§ Work instructions: Copy out each line of the entries below in which the string "from" appears.

§ Supplied records:
# # #
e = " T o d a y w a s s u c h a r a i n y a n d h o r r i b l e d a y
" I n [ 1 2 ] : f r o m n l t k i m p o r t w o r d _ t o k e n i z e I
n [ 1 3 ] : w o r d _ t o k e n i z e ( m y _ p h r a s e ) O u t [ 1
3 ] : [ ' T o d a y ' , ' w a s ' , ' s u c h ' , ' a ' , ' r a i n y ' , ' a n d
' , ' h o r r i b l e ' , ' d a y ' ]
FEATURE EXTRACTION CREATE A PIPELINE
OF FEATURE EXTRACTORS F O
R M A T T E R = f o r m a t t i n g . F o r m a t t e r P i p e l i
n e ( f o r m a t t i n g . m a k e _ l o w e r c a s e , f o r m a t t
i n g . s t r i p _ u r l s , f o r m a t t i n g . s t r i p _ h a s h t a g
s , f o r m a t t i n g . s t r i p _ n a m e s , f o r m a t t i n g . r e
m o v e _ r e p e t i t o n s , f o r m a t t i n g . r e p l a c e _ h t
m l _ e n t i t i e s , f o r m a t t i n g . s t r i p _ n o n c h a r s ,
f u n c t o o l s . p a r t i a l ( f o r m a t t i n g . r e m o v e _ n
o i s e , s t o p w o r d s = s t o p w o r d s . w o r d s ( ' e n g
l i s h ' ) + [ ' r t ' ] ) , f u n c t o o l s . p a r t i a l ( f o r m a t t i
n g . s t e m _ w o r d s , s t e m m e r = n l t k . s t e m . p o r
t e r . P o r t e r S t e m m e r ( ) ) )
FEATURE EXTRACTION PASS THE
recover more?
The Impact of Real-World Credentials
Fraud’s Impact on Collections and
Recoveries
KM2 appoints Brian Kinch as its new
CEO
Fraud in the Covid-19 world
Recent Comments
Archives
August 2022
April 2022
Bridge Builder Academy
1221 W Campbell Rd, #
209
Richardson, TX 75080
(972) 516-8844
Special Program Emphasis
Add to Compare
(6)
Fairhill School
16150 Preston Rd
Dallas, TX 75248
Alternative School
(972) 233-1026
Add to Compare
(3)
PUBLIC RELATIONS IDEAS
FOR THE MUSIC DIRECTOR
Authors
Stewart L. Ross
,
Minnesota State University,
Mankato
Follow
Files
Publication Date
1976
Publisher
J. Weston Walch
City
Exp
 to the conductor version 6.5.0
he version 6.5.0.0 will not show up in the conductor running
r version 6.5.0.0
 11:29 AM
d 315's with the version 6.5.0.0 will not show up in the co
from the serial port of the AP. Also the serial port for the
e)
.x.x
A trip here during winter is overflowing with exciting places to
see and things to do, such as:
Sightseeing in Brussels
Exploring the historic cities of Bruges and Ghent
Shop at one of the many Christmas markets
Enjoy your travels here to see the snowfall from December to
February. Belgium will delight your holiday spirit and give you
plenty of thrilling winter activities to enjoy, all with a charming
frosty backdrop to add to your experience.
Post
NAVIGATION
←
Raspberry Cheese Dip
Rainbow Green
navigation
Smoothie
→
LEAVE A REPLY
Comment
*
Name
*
# # #
§ Exercise solution:
from the serial port of the AP. Also the serial port for the
Enjoy your travels here to see the snowfall from December to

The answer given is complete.